Each team should submit a written report (max 10 pages) to the CCLE system. You may include an appendix beyond 10 pages, but your paper must be understandable without it. Submissions should be in the ACM format. Each team may consist of 4 to 5 people, and will be limited by the time limit we have for final presentations. In Week 4, I will release a few sample project ideas to guide you with the process of choosing a project topic.
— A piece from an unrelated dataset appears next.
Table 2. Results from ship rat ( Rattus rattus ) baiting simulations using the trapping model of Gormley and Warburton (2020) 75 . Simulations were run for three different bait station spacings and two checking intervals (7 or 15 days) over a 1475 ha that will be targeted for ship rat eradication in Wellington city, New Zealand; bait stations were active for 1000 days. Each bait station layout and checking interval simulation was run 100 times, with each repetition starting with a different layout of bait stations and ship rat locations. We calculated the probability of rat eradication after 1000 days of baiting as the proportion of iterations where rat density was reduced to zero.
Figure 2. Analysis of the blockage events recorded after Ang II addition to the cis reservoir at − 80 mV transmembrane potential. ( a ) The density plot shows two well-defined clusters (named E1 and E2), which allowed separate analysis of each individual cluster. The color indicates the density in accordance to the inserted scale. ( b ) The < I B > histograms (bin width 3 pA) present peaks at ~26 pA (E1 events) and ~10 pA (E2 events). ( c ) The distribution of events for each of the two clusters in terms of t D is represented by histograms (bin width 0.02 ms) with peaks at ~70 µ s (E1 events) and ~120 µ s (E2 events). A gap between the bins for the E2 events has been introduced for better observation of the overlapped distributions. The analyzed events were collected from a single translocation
A short proposal is due on Week 5 and a final project report is due on the final exam week.  

Your report should be structured like a conference paper, meaning that your report should contain:

If you are doing a project that involves implementation, please submit your source code by sharing an on-line repository. Please describe how to run and test your code in your report.

Here's grading guidelines for your project report.
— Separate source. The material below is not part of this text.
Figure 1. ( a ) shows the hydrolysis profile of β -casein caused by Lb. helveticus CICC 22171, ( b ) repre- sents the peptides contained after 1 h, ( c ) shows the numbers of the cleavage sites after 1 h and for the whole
Motivation & Problem Definition

Related Work

Approach

Evaluation

Results

Discussions & Future Work

Clarity and Writing

Mini PC Meeting

Mini PC meeting emulates an actual programming committee meeting where program committee members select peer-reviewed research articles for technical conferences. Each committee member will review papers assigned to them and submit a critical assessment for each assigned paper, either from a perspective of an advocate or from a perspective of skeptic. A review template will be provided and you will write a review but also provide scores to indicate your assessment of the paper's originality, comprehensiveness, and new research contributions. Only after you submit your reviews, you will be able to see other committee members' reviews. On the days of PC meetings, I will take a role of PC chairs and we will have a roundtable PC meeting where each paper is discussed by the committee members who review the paper.

Feedback Statement

During this course, I will be asking you to give me feedback on your learning in both informal and formal ways, e.g., including anonymous midpoint survey about how my teaching strategies are helping or hindering your learning. It is very important for me to know your reaction to what we are doing in the class, so I encourage you to respond to these surveys, ensuring that we can create an environment effective for teaching and learning.  Occasionally, at the end of the lecture, I will hand out index cards to ask "what is the most important thing you have learned in this class session?" and "what questions do you still have?" This feedback will be anonymous and this is to check your understanding and promote Q&A. Please also take the time to write written comments when submitting your course instructor survey. Your course instructor survey is important to me and future students. To reward your participation, I will add 3% of the total grade for participating in the course instructor survey.

Grading Scheme

Project reports, milestone and presentations will be graded in the scale of 5pt.

Class Discussion

We are using Piazza for class discussions. Link: piazza.com/ucla/spring2017/cs230/home
Please note that not all in-class announcements will be repeated through Piazza.